[Stored data entries]
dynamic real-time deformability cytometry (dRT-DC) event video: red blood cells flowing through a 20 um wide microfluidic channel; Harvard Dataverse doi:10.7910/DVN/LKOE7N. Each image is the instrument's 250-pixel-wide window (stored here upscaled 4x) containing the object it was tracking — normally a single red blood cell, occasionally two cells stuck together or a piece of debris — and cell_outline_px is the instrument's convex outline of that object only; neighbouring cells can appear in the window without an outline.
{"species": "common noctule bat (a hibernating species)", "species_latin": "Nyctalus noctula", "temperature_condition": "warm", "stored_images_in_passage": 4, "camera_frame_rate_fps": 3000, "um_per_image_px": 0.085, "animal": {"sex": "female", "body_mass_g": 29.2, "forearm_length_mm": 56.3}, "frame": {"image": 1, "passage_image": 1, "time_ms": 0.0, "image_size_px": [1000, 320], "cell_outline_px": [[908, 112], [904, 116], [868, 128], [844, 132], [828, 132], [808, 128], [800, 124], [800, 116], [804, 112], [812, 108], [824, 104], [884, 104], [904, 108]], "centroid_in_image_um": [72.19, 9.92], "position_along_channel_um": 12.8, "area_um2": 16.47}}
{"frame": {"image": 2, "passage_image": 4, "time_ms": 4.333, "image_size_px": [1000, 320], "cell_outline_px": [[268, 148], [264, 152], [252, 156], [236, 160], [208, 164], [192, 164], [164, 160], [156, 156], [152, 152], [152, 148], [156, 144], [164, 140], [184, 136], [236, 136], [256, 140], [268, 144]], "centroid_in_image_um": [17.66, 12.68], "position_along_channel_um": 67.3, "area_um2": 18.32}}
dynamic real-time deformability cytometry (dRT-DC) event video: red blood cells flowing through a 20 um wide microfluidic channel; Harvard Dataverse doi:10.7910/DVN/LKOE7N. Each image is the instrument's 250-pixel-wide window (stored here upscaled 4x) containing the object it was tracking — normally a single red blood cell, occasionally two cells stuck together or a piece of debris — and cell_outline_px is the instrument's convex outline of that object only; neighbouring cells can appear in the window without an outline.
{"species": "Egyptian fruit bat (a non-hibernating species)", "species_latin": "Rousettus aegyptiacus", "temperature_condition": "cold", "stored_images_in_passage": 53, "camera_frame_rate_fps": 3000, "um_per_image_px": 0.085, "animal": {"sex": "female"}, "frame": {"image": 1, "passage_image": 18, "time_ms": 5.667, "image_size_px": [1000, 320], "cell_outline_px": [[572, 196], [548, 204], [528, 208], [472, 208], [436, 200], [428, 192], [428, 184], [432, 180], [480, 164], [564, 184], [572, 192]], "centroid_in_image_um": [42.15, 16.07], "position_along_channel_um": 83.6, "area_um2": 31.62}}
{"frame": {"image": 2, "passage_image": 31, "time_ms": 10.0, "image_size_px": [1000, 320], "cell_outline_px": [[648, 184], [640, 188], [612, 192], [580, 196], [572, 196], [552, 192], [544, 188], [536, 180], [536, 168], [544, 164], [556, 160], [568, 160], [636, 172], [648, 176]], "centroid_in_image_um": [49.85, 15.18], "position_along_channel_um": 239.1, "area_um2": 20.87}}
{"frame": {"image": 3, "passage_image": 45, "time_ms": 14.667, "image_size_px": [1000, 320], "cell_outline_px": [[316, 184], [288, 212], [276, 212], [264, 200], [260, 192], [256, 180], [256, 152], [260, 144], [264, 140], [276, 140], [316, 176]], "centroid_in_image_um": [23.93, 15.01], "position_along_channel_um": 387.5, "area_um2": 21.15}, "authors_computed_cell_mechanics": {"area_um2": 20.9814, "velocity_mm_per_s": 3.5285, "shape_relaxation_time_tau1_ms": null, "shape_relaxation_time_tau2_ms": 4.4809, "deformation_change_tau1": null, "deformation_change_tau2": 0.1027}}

*INSTRUCTION*.
Produce an exact copy of all the records.

*EXPECTED OUTPUT*.
dynamic real-time deformability cytometry (dRT-DC) event video: red blood cells flowing through a 20 um wide microfluidic channel; Harvard Dataverse doi:10.7910/DVN/LKOE7N. Each image is the instrument's 250-pixel-wide window (stored here upscaled 4x) containing the object it was tracking — normally a single red blood cell, occasionally two cells stuck together or a piece of debris — and cell_outline_px is the instrument's convex outline of that object only; neighbouring cells can appear in the window without an outline.
{"species": "common noctule bat (a hibernating species)", "species_latin": "Nyctalus noctula", "temperature_condition": "warm", "stored_images_in_passage": 4, "camera_frame_rate_fps": 3000, "um_per_image_px": 0.085, "animal": {"sex": "female", "body_mass_g": 29.2, "forearm_length_mm": 56.3}, "frame": {"image": 1, "passage_image": 1, "time_ms": 0.0, "image_size_px": [1000, 320], "cell_outline_px": [[908, 112], [904, 116], [868, 128], [844, 132], [828, 132], [808, 128], [800, 124], [800, 116], [804, 112], [812, 108], [824, 104], [884, 104], [904, 108]], "centroid_in_image_um": [72.19, 9.92], "position_along_channel_um": 12.8, "area_um2": 16.47}}
{"frame": {"image": 2, "passage_image": 4, "time_ms": 4.333, "image_size_px": [1000, 320], "cell_outline_px": [[268, 148], [264, 152], [252, 156], [236, 160], [208, 164], [192, 164], [164, 160], [156, 156], [152, 152], [152, 148], [156, 144], [164, 140], [184, 136], [236, 136], [256, 140], [268, 144]], "centroid_in_image_um": [17.66, 12.68], "position_along_channel_um": 67.3, "area_um2": 18.32}}
dynamic real-time deformability cytometry (dRT-DC) event video: red blood cells flowing through a 20 um wide microfluidic channel; Harvard Dataverse doi:10.7910/DVN/LKOE7N. Each image is the instrument's 250-pixel-wide window (stored here upscaled 4x) containing the object it was tracking — normally a single red blood cell, occasionally two cells stuck together or a piece of debris — and cell_outline_px is the instrument's convex outline of that object only; neighbouring cells can appear in the window without an outline.
{"species": "Egyptian fruit bat (a non-hibernating species)", "species_latin": "Rousettus aegyptiacus", "temperature_condition": "cold", "stored_images_in_passage": 53, "camera_frame_rate_fps": 3000, "um_per_image_px": 0.085, "animal": {"sex": "female"}, "frame": {"image": 1, "passage_image": 18, "time_ms": 5.667, "image_size_px": [1000, 320], "cell_outline_px": [[572, 196], [548, 204], [528, 208], [472, 208], [436, 200], [428, 192], [428, 184], [432, 180], [480, 164], [564, 184], [572, 192]], "centroid_in_image_um": [42.15, 16.07], "position_along_channel_um": 83.6, "area_um2": 31.62}}
{"frame": {"image": 2, "passage_image": 31, "time_ms": 10.0, "image_size_px": [1000, 320], "cell_outline_px": [[648, 184], [640, 188], [612, 192], [580, 196], [572, 196], [552, 192], [544, 188], [536, 180], [536, 168], [544, 164], [556, 160], [568, 160], [636, 172], [648, 176]], "centroid_in_image_um": [49.85, 15.18], "position_along_channel_um": 239.1, "area_um2": 20.87}}
{"frame": {"image": 3, "passage_image": 45, "time_ms": 14.667, "image_size_px": [1000, 320], "cell_outline_px": [[316, 184], [288, 212], [276, 212], [264, 200], [260, 192], [256, 180], [256, 152], [260, 144], [264, 140], [276, 140], [316, 176]], "centroid_in_image_um": [23.93, 15.01], "position_along_channel_um": 387.5, "area_um2": 21.15}, "authors_computed_cell_mechanics": {"area_um2": 20.9814, "velocity_mm_per_s": 3.5285, "shape_relaxation_time_tau1_ms": null, "shape_relaxation_time_tau2_ms": 4.4809, "deformation_change_tau1": null, "deformation_change_tau2": 0.1027}}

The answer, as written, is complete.